_Exercise description_. Transcribe the whole listing below. Pictures do not go in the copy.

_Information supplied_.
-----
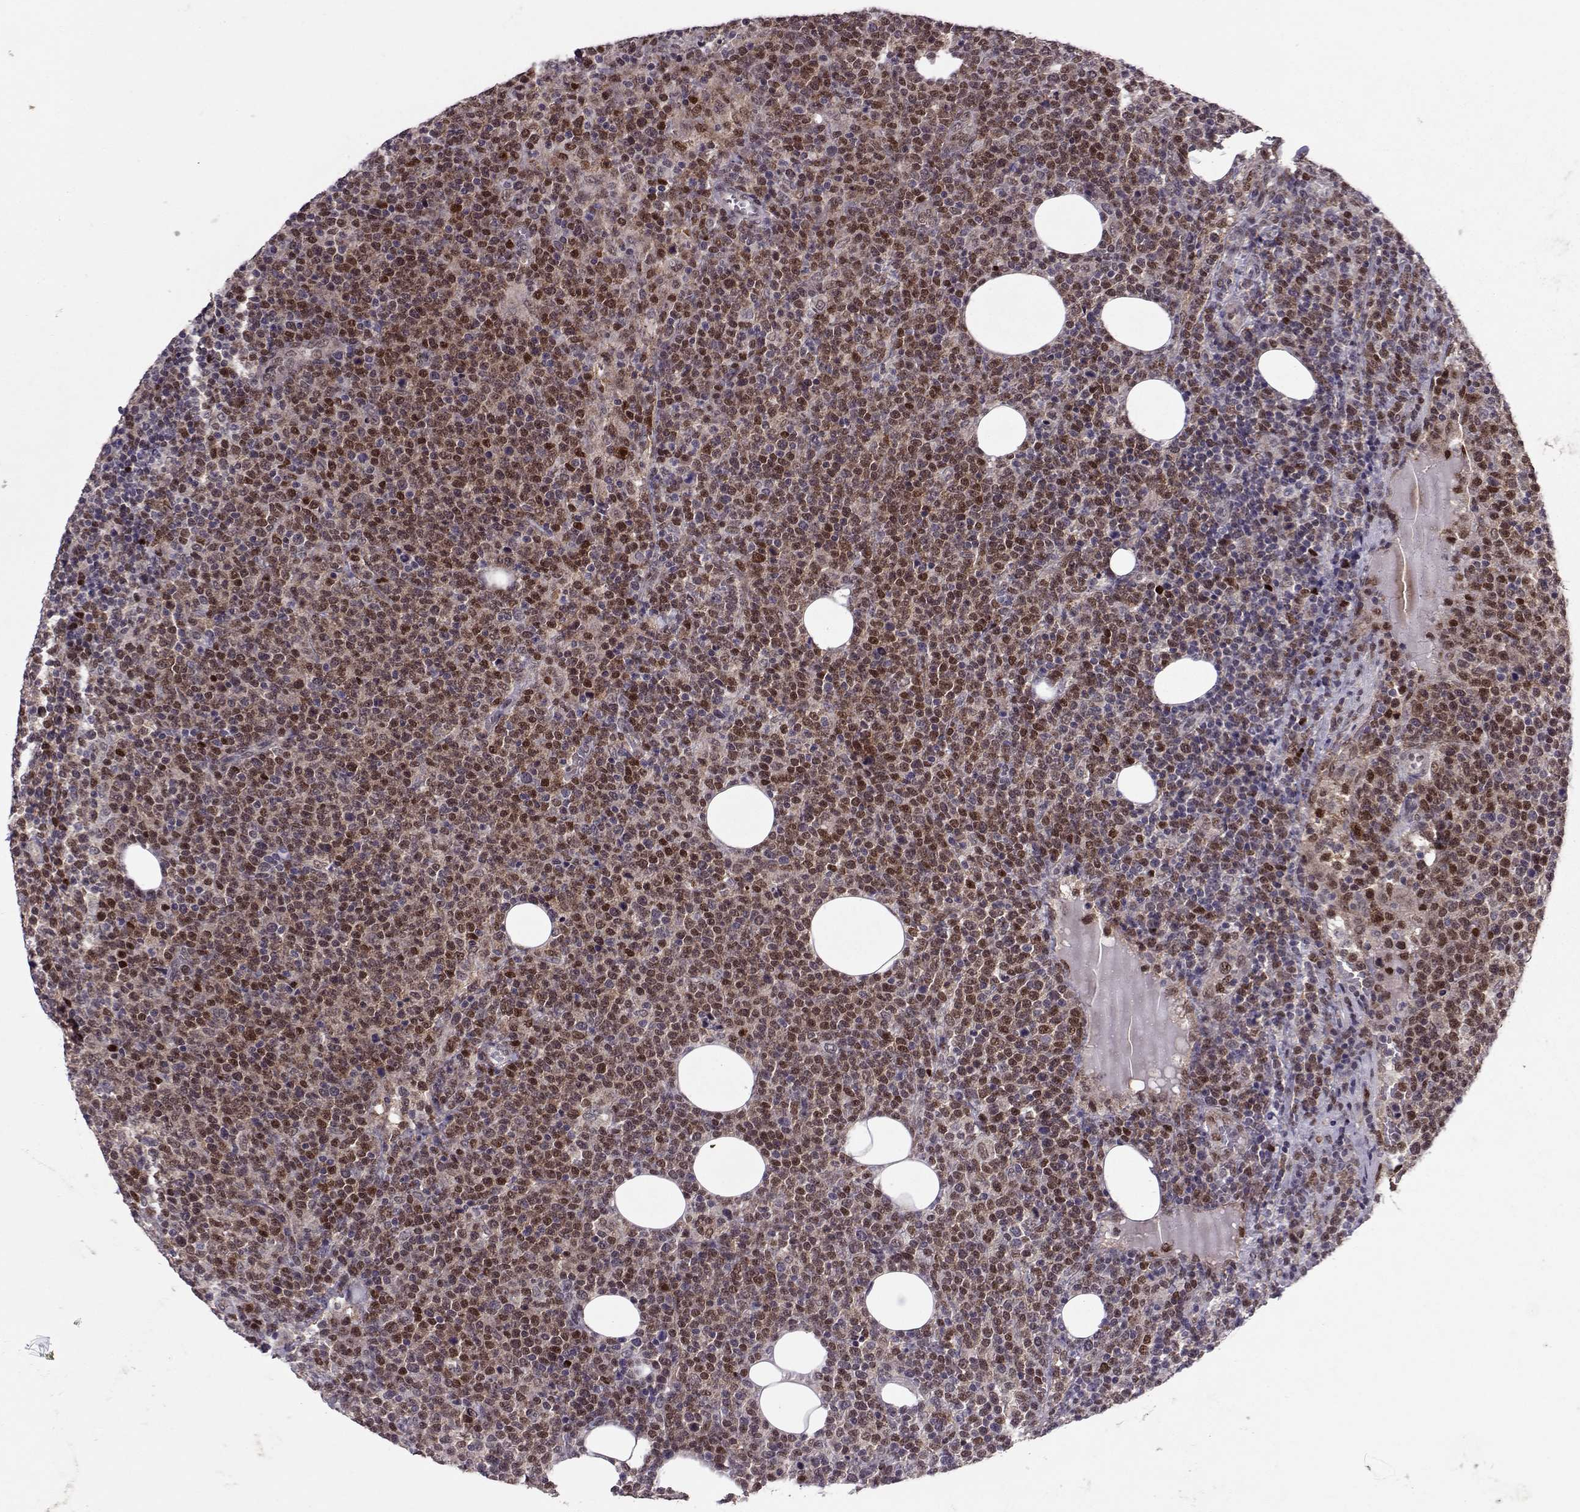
{"staining": {"intensity": "moderate", "quantity": "25%-75%", "location": "cytoplasmic/membranous,nuclear"}, "tissue": "lymphoma", "cell_type": "Tumor cells", "image_type": "cancer", "snomed": [{"axis": "morphology", "description": "Malignant lymphoma, non-Hodgkin's type, High grade"}, {"axis": "topography", "description": "Lymph node"}], "caption": "An immunohistochemistry histopathology image of tumor tissue is shown. Protein staining in brown highlights moderate cytoplasmic/membranous and nuclear positivity in high-grade malignant lymphoma, non-Hodgkin's type within tumor cells. (Stains: DAB (3,3'-diaminobenzidine) in brown, nuclei in blue, Microscopy: brightfield microscopy at high magnification).", "gene": "CDK4", "patient": {"sex": "male", "age": 61}}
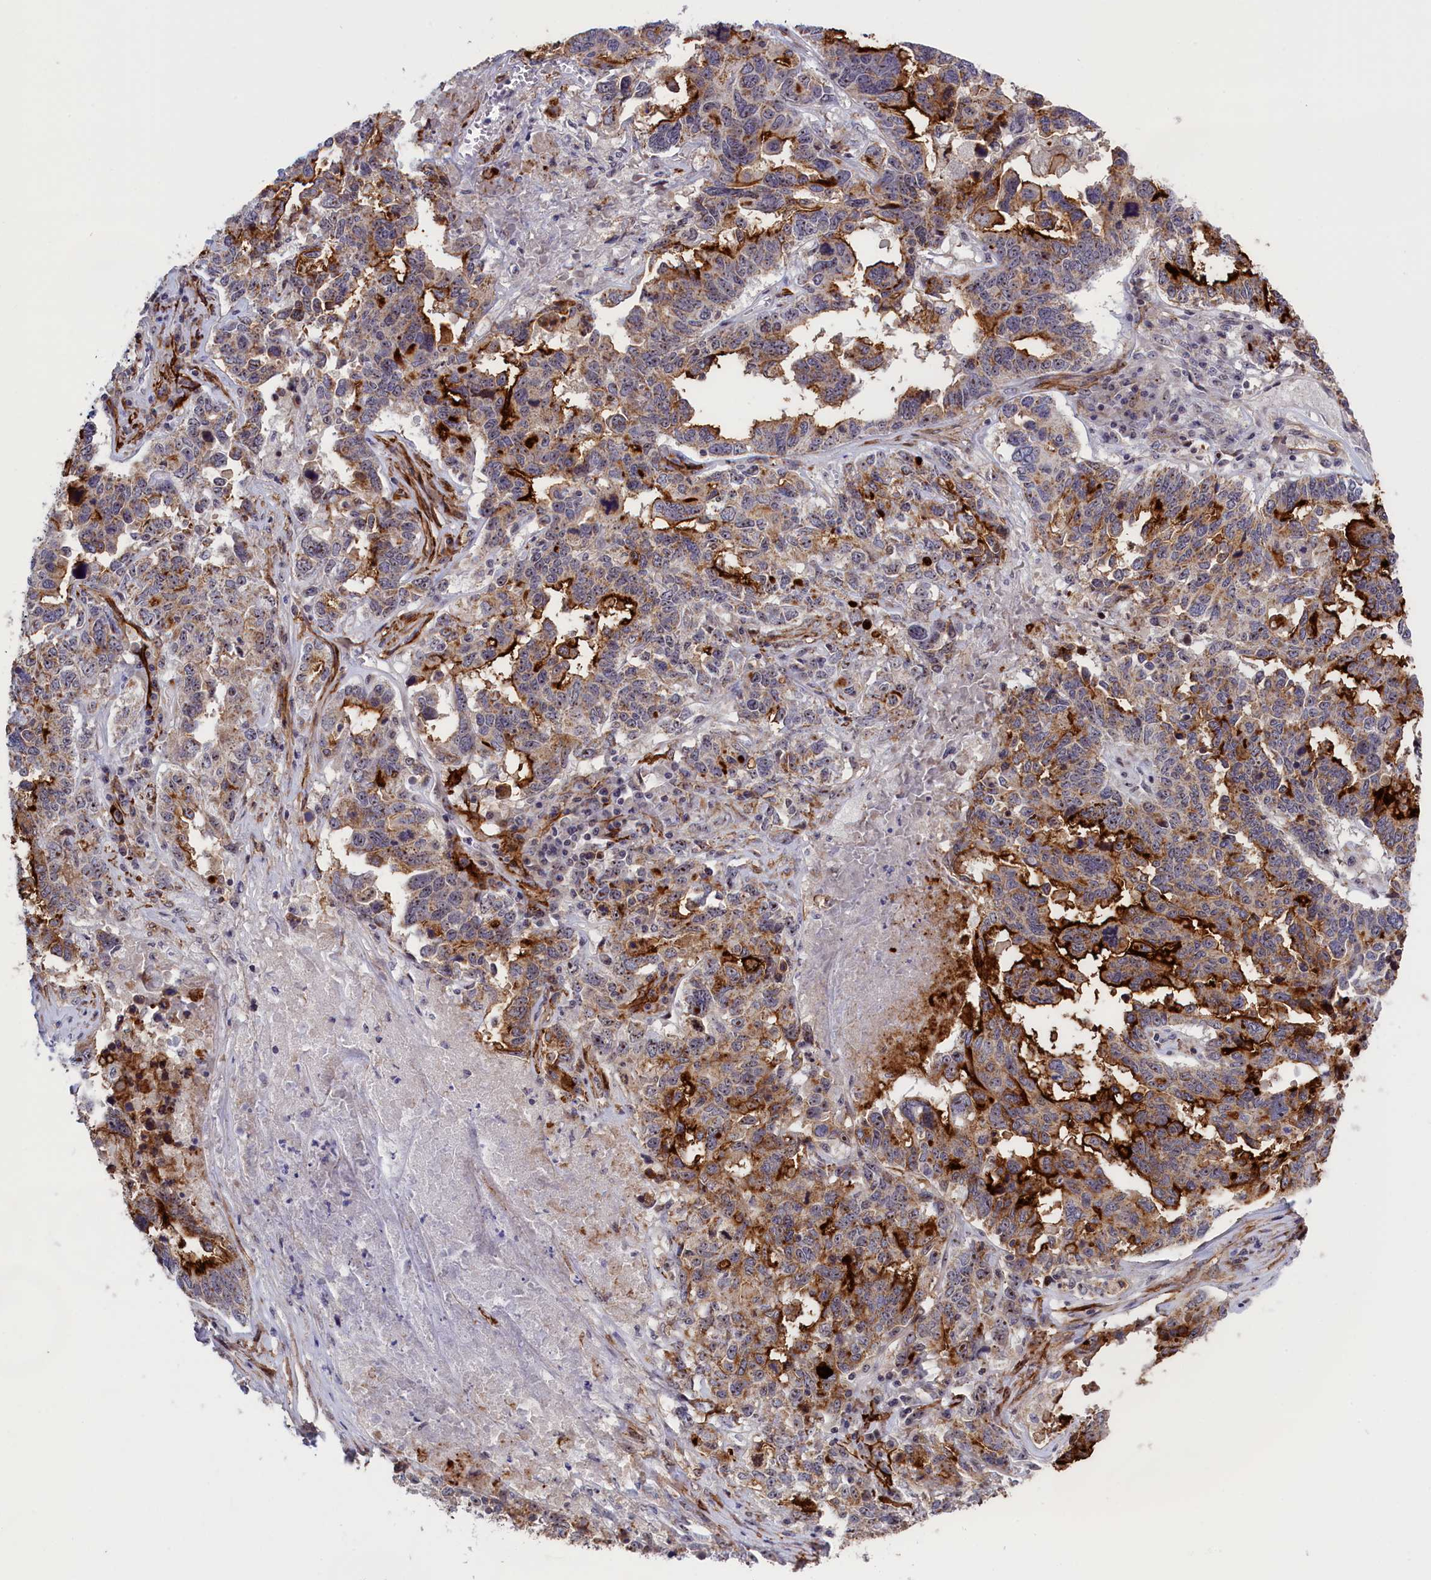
{"staining": {"intensity": "strong", "quantity": "25%-75%", "location": "cytoplasmic/membranous"}, "tissue": "ovarian cancer", "cell_type": "Tumor cells", "image_type": "cancer", "snomed": [{"axis": "morphology", "description": "Carcinoma, endometroid"}, {"axis": "topography", "description": "Ovary"}], "caption": "Immunohistochemistry (DAB (3,3'-diaminobenzidine)) staining of ovarian cancer displays strong cytoplasmic/membranous protein staining in approximately 25%-75% of tumor cells.", "gene": "PPAN", "patient": {"sex": "female", "age": 62}}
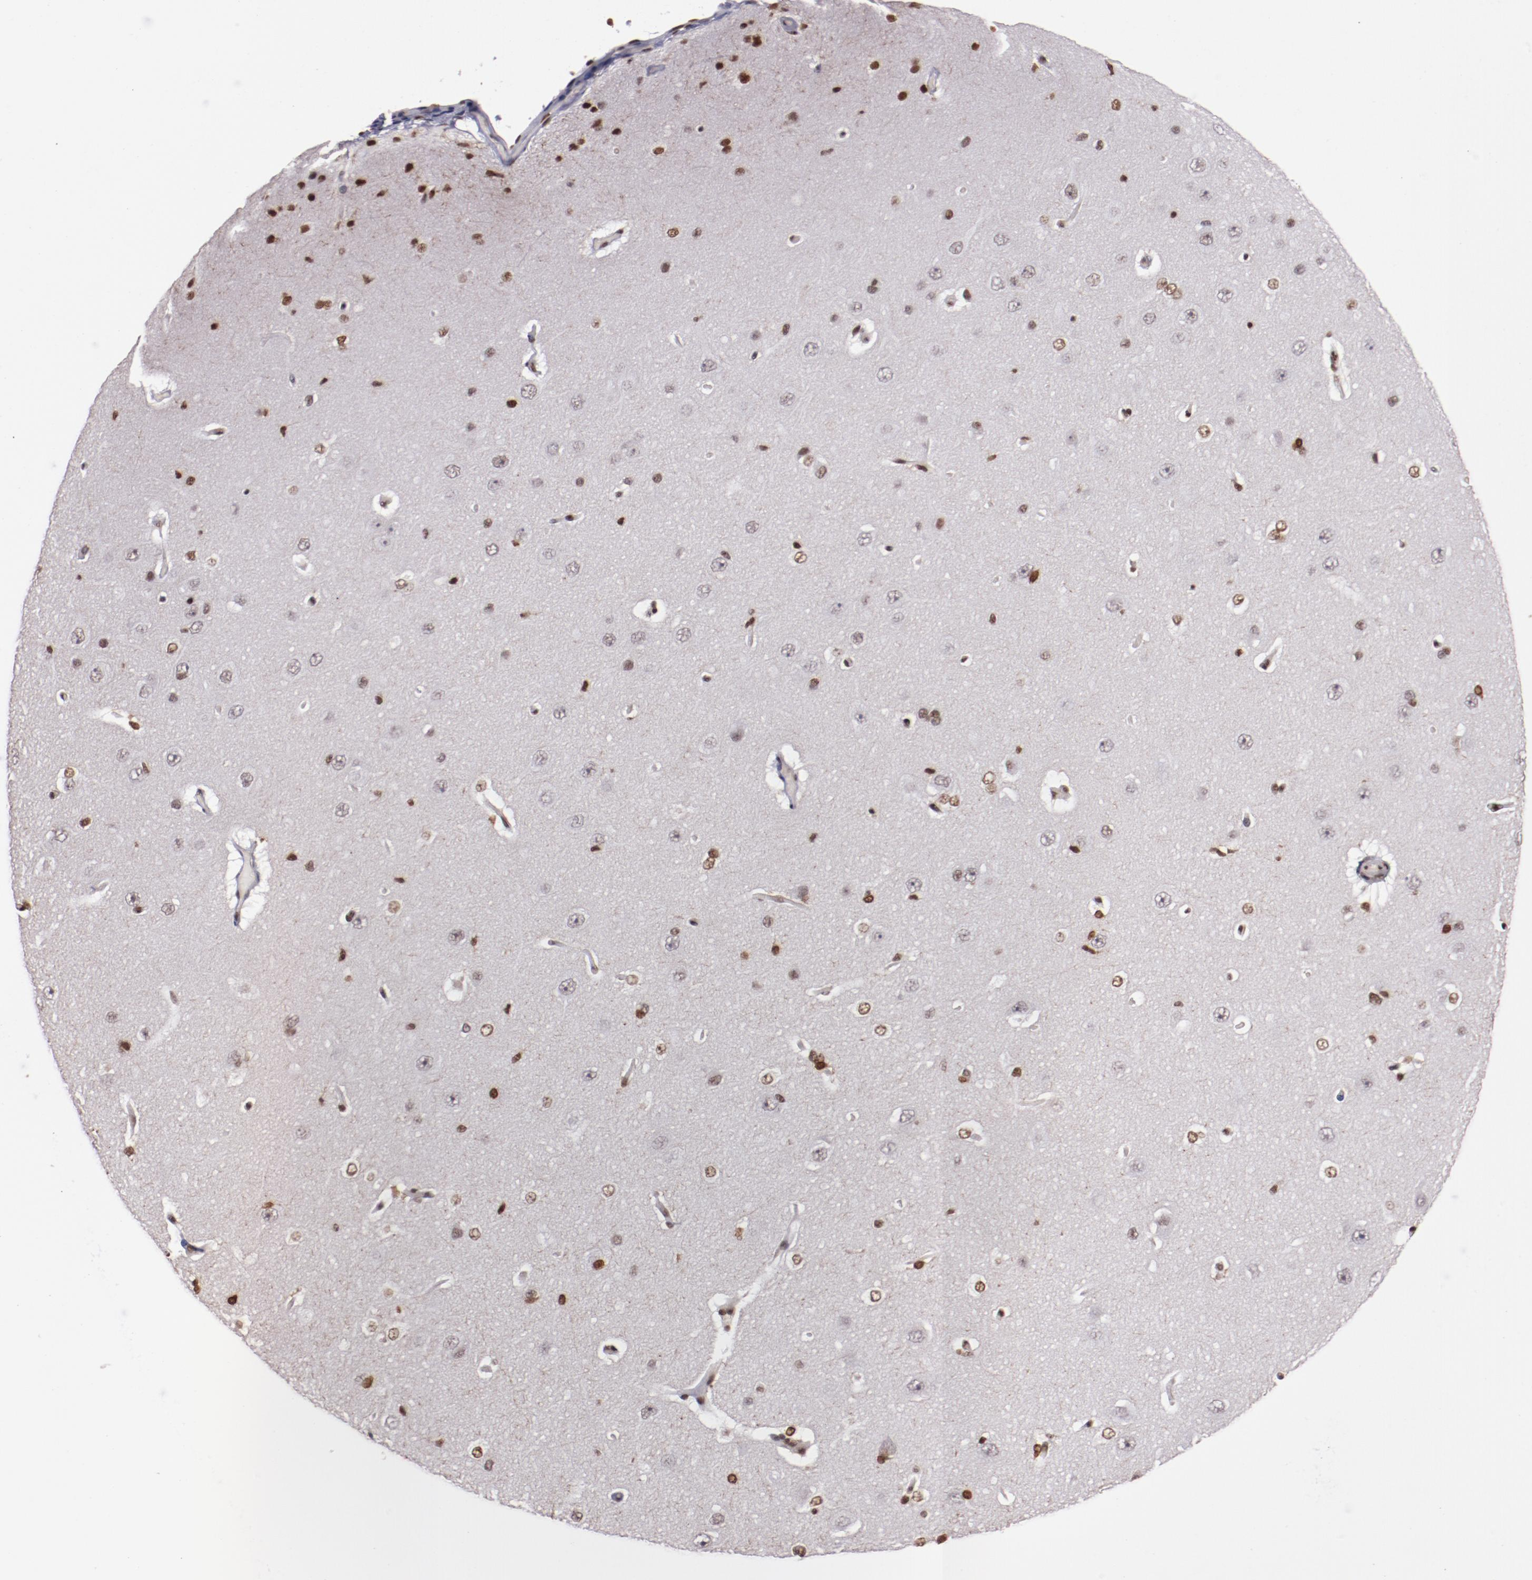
{"staining": {"intensity": "weak", "quantity": "25%-75%", "location": "nuclear"}, "tissue": "cerebral cortex", "cell_type": "Endothelial cells", "image_type": "normal", "snomed": [{"axis": "morphology", "description": "Normal tissue, NOS"}, {"axis": "topography", "description": "Cerebral cortex"}], "caption": "Immunohistochemical staining of benign cerebral cortex demonstrates 25%-75% levels of weak nuclear protein positivity in approximately 25%-75% of endothelial cells. (Stains: DAB in brown, nuclei in blue, Microscopy: brightfield microscopy at high magnification).", "gene": "STAG2", "patient": {"sex": "female", "age": 45}}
-----
_Output_.
{"staining": {"intensity": "moderate", "quantity": "25%-75%", "location": "cytoplasmic/membranous,nuclear"}, "tissue": "lymphoma", "cell_type": "Tumor cells", "image_type": "cancer", "snomed": [{"axis": "morphology", "description": "Malignant lymphoma, non-Hodgkin's type, High grade"}, {"axis": "topography", "description": "Lymph node"}], "caption": "An immunohistochemistry histopathology image of tumor tissue is shown. Protein staining in brown highlights moderate cytoplasmic/membranous and nuclear positivity in high-grade malignant lymphoma, non-Hodgkin's type within tumor cells. (Stains: DAB (3,3'-diaminobenzidine) in brown, nuclei in blue, Microscopy: brightfield microscopy at high magnification).", "gene": "CDK4", "patient": {"sex": "male", "age": 61}}
{"staining": {"intensity": "strong", "quantity": "25%-75%", "location": "cytoplasmic/membranous"}, "tissue": "ovarian cancer", "cell_type": "Tumor cells", "image_type": "cancer", "snomed": [{"axis": "morphology", "description": "Carcinoma, endometroid"}, {"axis": "topography", "description": "Ovary"}], "caption": "Immunohistochemistry (DAB (3,3'-diaminobenzidine)) staining of ovarian cancer displays strong cytoplasmic/membranous protein staining in approximately 25%-75% of tumor cells.", "gene": "PPAN", "patient": {"sex": "female", "age": 62}}
{"staining": {"intensity": "weak", "quantity": "25%-75%", "location": "nuclear"}, "tissue": "cerebral cortex", "cell_type": "Endothelial cells", "image_type": "normal", "snomed": [{"axis": "morphology", "description": "Normal tissue, NOS"}, {"axis": "topography", "description": "Cerebral cortex"}], "caption": "Immunohistochemical staining of benign cerebral cortex demonstrates 25%-75% levels of weak nuclear protein positivity in approximately 25%-75% of endothelial cells. (Stains: DAB in brown, nuclei in blue, Microscopy: brightfield microscopy at high magnification).", "gene": "STAG2", "patient": {"sex": "female", "age": 45}}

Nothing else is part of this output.